Content starts

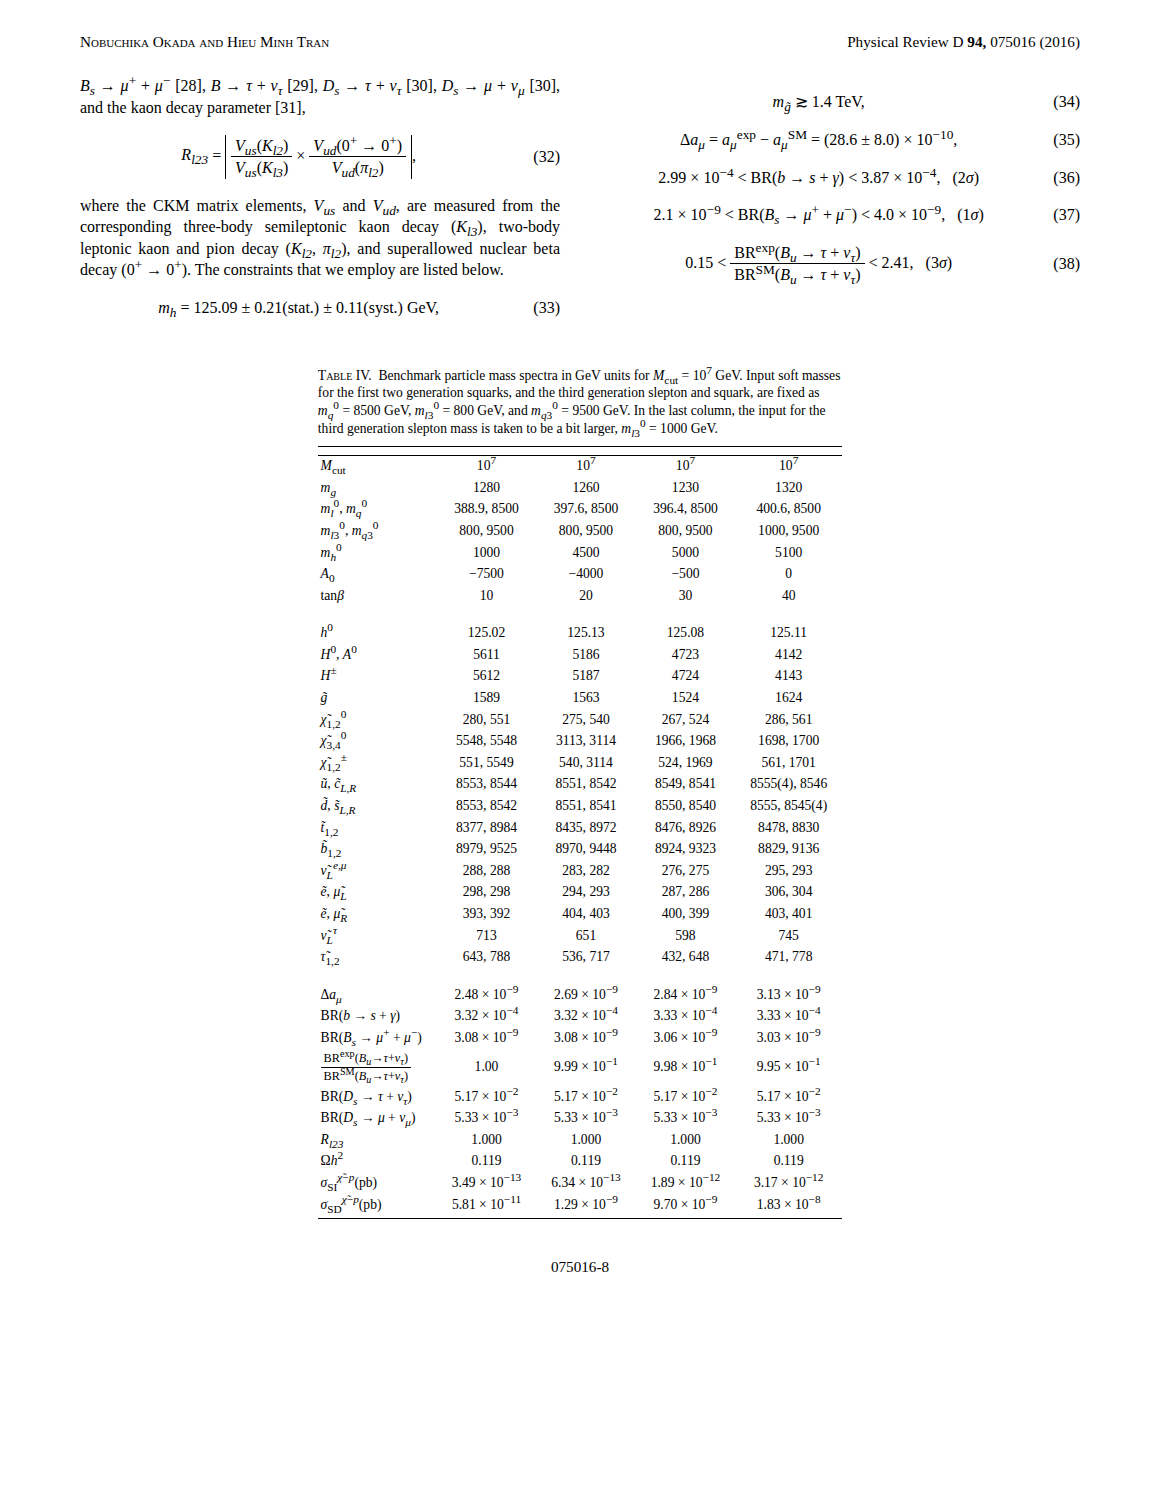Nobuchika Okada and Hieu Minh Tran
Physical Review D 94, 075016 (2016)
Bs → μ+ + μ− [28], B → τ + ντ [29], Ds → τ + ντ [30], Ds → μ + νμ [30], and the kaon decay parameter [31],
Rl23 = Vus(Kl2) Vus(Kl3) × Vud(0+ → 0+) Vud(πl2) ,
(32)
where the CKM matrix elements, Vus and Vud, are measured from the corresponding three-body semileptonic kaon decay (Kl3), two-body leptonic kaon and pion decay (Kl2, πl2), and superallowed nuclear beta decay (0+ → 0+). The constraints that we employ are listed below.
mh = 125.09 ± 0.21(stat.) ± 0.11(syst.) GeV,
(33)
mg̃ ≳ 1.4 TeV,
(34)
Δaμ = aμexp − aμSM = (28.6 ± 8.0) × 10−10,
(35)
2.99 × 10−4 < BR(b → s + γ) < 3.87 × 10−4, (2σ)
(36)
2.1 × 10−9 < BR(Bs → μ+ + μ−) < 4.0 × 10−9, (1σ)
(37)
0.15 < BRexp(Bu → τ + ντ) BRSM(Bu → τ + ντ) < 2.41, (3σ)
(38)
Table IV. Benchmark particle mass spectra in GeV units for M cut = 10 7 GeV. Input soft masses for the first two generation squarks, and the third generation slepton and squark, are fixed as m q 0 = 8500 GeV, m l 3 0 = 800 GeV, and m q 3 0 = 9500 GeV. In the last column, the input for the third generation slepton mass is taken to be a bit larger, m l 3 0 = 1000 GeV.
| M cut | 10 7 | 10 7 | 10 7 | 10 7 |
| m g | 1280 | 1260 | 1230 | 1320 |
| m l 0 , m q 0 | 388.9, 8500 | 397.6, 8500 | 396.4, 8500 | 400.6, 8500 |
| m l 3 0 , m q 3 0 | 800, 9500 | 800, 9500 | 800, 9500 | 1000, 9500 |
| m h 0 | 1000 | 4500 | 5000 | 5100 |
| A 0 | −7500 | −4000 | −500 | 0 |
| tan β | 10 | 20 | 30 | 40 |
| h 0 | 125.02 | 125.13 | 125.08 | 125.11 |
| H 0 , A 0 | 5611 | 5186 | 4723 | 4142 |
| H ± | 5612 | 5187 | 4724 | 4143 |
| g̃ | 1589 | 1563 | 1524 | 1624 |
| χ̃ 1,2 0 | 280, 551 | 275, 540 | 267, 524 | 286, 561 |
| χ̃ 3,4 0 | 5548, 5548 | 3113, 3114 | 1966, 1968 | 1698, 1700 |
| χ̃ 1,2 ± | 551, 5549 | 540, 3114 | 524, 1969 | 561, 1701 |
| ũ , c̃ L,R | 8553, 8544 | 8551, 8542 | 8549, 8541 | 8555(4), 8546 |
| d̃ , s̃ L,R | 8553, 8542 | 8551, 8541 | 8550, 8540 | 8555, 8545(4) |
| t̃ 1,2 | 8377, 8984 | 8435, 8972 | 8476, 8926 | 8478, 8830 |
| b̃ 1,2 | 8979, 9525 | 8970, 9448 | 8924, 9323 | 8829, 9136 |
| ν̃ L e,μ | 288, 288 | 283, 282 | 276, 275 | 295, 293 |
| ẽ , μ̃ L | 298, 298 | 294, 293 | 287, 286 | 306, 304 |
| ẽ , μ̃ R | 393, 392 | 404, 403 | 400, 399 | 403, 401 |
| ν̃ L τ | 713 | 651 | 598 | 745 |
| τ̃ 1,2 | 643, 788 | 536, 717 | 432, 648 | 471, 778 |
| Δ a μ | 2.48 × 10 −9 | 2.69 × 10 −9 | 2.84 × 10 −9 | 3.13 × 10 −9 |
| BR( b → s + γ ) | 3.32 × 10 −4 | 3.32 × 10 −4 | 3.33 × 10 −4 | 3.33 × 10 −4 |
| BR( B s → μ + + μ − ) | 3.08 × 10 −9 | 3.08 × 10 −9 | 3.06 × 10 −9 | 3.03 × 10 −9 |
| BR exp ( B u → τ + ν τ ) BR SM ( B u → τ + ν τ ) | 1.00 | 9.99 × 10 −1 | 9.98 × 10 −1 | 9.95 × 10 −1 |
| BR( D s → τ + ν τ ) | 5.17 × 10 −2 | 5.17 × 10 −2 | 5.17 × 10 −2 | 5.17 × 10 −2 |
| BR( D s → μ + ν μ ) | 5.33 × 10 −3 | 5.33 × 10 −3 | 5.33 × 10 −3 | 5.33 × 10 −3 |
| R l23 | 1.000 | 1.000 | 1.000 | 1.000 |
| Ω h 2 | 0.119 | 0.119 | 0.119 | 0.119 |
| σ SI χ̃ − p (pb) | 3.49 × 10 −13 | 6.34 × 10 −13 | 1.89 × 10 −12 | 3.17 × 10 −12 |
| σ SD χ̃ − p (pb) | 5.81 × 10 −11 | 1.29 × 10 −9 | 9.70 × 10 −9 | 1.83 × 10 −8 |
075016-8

Content ends
Content starts

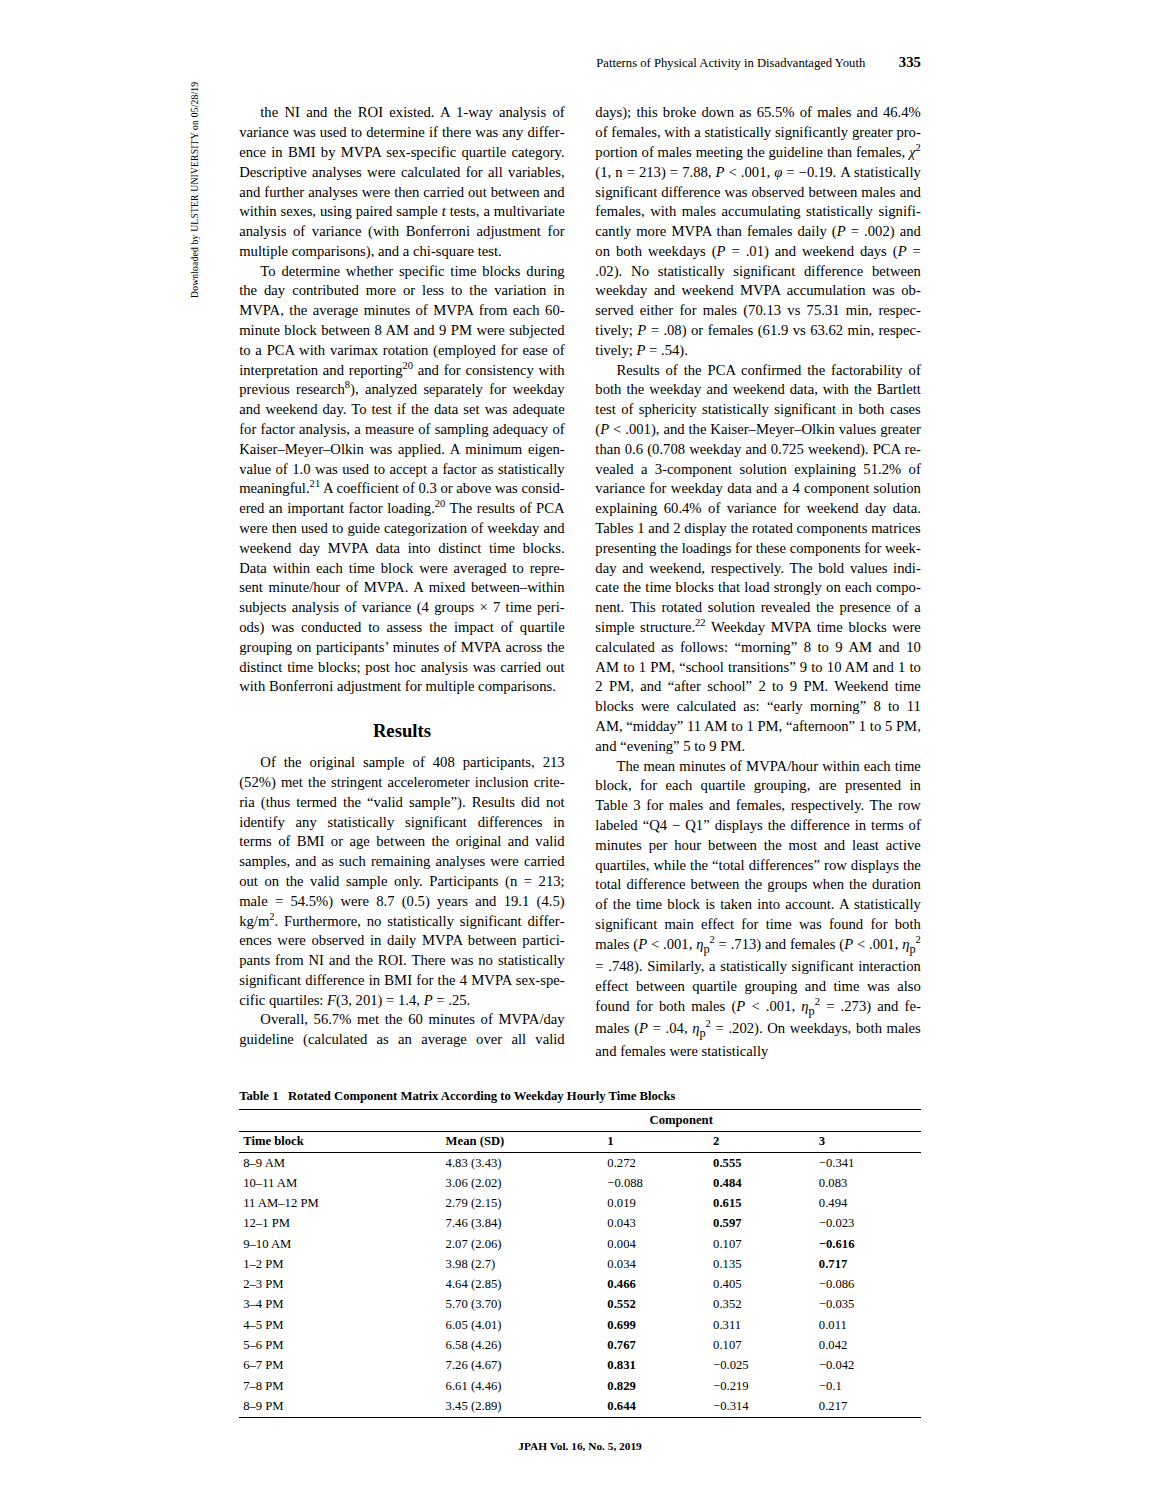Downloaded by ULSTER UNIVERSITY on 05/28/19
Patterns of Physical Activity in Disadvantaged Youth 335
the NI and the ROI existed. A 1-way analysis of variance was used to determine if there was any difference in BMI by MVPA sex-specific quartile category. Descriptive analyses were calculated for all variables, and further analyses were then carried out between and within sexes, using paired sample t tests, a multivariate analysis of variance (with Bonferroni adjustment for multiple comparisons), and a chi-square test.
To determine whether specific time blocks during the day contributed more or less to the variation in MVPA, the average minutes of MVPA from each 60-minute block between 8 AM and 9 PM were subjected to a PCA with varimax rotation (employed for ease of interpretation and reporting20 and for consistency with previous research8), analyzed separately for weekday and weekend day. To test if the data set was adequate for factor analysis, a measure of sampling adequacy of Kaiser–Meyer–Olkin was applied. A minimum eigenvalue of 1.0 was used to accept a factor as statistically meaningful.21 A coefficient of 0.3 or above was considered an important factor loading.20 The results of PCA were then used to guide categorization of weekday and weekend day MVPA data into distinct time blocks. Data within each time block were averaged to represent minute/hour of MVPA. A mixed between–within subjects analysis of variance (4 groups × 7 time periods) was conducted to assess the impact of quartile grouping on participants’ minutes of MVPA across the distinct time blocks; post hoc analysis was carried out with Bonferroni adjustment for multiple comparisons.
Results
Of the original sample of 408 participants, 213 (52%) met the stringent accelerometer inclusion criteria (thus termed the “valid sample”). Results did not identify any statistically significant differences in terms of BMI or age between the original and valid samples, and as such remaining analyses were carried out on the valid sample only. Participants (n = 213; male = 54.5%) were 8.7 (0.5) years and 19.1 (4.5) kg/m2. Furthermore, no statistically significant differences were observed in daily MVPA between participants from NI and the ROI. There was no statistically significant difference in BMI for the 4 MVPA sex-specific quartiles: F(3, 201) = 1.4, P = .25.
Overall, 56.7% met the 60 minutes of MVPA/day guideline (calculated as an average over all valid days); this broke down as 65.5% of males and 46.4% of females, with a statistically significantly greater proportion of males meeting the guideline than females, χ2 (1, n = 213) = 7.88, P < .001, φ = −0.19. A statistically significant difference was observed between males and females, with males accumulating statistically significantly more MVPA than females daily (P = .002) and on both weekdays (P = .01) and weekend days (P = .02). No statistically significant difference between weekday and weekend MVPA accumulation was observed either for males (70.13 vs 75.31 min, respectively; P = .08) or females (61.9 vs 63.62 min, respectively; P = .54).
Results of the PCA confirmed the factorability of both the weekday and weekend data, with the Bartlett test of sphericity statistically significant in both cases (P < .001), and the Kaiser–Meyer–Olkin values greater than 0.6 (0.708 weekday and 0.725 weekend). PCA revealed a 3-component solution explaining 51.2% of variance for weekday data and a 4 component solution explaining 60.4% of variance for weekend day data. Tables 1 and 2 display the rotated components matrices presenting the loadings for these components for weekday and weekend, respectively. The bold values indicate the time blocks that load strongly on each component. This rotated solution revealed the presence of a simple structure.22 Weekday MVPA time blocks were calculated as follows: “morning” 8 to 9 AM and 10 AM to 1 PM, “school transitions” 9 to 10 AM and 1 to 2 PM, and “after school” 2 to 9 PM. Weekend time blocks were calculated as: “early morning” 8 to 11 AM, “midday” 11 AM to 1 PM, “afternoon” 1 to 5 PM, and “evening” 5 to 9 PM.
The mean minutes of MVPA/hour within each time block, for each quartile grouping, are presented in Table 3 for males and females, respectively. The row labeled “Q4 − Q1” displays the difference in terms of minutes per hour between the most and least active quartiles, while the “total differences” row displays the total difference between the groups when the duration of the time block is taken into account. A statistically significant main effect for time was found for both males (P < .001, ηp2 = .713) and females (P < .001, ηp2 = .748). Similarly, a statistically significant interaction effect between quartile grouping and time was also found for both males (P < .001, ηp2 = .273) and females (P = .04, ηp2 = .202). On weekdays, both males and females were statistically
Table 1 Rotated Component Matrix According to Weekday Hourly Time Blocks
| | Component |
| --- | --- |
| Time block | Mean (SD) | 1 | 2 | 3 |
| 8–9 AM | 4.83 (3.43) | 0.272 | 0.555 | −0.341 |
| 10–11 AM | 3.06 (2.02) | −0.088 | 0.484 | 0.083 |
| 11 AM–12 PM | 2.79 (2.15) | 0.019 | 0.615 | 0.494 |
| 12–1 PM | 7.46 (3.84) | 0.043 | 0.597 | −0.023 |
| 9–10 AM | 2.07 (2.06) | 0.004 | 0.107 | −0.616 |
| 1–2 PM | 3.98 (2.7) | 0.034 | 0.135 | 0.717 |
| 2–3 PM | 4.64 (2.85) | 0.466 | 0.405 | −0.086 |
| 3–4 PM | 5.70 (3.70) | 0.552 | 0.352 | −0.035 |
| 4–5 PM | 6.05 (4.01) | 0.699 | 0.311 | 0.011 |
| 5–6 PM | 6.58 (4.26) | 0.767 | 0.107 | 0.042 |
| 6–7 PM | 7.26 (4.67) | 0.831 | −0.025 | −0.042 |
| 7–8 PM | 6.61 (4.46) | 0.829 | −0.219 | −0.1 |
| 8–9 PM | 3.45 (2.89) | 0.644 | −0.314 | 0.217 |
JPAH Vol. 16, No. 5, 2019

Content ends
Content starts

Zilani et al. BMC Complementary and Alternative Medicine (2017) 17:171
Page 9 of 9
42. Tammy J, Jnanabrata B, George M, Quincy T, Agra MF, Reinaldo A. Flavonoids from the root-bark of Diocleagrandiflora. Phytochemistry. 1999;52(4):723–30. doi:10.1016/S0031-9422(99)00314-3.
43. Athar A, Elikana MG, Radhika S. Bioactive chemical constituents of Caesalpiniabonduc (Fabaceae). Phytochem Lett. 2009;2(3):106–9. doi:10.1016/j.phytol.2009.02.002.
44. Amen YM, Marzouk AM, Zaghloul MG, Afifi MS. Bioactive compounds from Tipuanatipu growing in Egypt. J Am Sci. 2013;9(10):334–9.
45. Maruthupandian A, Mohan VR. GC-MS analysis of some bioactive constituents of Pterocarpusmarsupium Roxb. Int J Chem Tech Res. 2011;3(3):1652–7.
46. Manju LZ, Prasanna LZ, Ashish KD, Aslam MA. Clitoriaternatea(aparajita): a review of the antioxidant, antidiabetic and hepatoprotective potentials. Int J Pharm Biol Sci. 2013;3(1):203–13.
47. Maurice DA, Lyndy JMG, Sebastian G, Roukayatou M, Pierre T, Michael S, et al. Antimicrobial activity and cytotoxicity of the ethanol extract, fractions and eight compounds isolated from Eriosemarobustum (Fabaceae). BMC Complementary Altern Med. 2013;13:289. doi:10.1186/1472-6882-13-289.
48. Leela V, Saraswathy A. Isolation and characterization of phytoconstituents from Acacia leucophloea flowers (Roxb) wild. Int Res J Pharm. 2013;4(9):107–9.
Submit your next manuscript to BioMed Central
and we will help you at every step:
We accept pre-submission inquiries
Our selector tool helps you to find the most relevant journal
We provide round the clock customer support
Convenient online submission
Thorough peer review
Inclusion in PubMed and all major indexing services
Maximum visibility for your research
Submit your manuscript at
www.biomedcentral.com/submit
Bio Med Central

Content ends

**Instructions for the task**
Your answer should consist only of the lines above between the line holding "We accept pre-submission inquiries" and the line holding "Bio Med Central", inclusive, each transcribed exactly.

**Your solution**
We accept pre-submission inquiries
Our selector tool helps you to find the most relevant journal
We provide round the clock customer support
Convenient online submission
Thorough peer review
Inclusion in PubMed and all major indexing services
Maximum visibility for your research
Submit your manuscript at
www.biomedcentral.com/submit
Bio Med Central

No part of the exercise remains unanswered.